# Lower radiator saddles



## chapleaurocks (Dec 17, 2021)

How do the lower saddles mount on the core support. New core support and lower saddles. The top mount doesn't line up with any of the holes on my new core support either. Any ideas or pictures would be helpful.


----------



## O52 (Jan 27, 2019)

If you have a three/four core radiator, the upper rubber mounting pads ARE NOT reproduced. Any other pads will not fit correctly as you have noticed.

The lower brackets are the same and mount on either side of the core support.


----------



## chapleaurocks (Dec 17, 2021)

My lower supports don't look like those.


----------



## O52 (Jan 27, 2019)

Hmmm
Who did you buy them from?

Original 68 GTO brackets in the photos are for a 3 or 4 core radiator

In regards to the top mounts, the upper rubber mounts fit into the fan guard which bolts to the core support.

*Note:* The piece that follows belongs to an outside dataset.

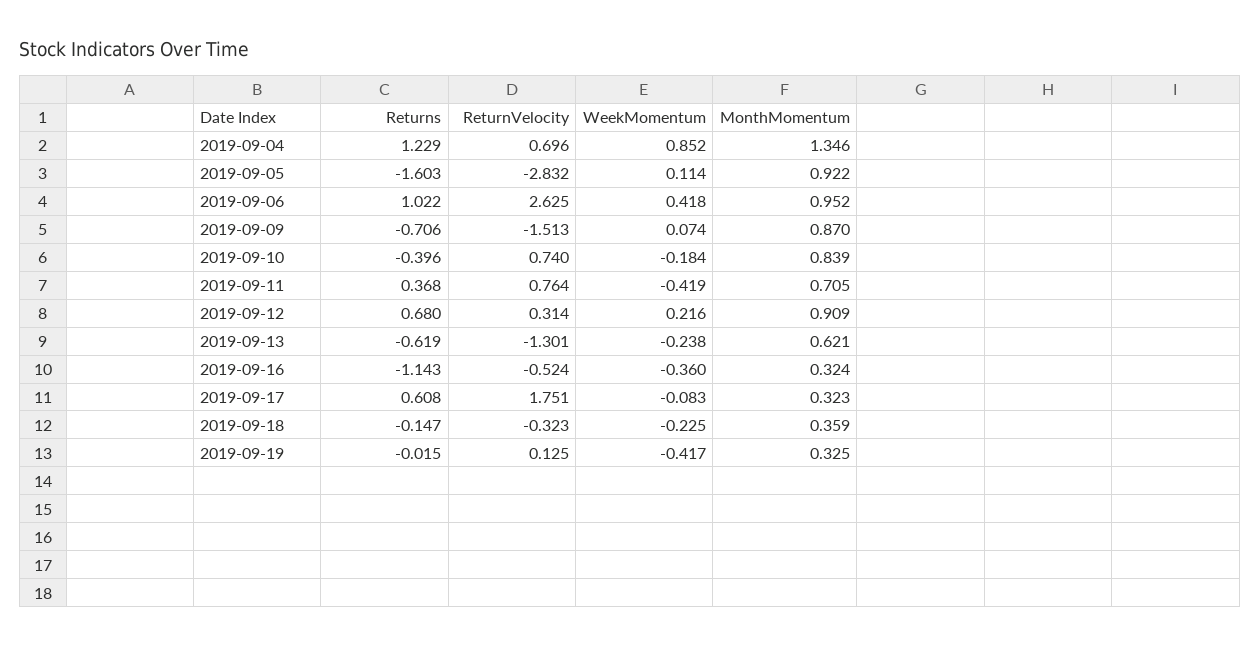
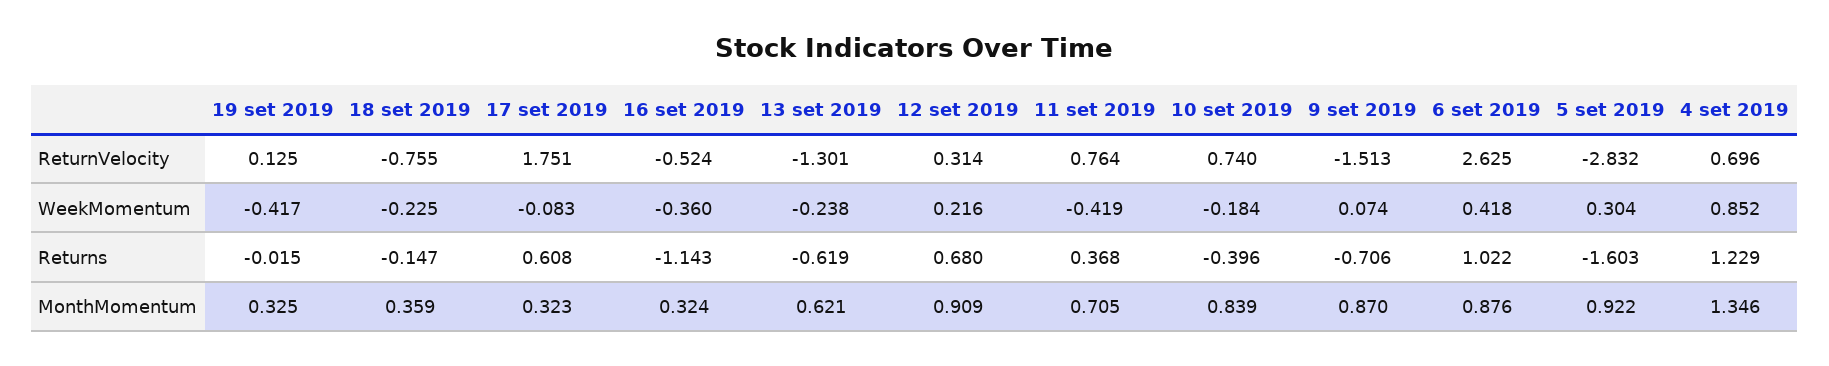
WeekMomentum, 2019-09-05: 0.114 -> 0.304
MonthMomentum, 2019-09-06: 0.952 -> 0.876
ReturnVelocity, 2019-09-18: -0.323 -> -0.755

Are you working on a 68 GTO?
Did you modify the reproduction core support as required?


----------



## chapleaurocks (Dec 17, 2021)

Working on a 68 with a 73 350. Pretty sure I bought them from OPGI. Original rad for 68.


----------



## BLK69JUDGE (Jun 10, 2010)

our 68 GTO Lemans radiator rubber cushions come in 2 sizes for the top 2 sizes for the bottom not including 6 cylinder
we have 2 different size tanks on some models 3" and 3.5
some radiators are both 3.5
tops are differnt from the bottoms
and there are at least 2 different lower brackets,,,
as stated above I have not seen any correct 68 repop cushions
68's the cushions sides are parralell 69 up are tapered and dont fit
some 67 68 big cars used the same cushions
our cushions on the 68 have a groove to hold the radiator tank seam in place and not shift side to side,,,
what size radiator are your tanks ...
052 looks to have the 4 row radiator cushon brackets

Scott


----------



## chapleaurocks (Dec 17, 2021)

I believe it is a 3 row rad. Those were the only support I could find. Unless, another company has some . I'll look around. Thanks all.


----------



## PontiacJim (Dec 29, 2012)

chapleaurocks said:


> I believe it is a 3 row rad. Those were the only support I could find. Unless, another company has some . I'll look around. Thanks all.


If you don't find them, drill new holes and be done with it. You will find that many reproduced parts fit - almost. Then you have to modify as needed. And sometimes you have to get creative and come up with a valid fix or repair - its part of the hobby.


----------



## chapleaurocks (Dec 17, 2021)

True. Thanks.


----------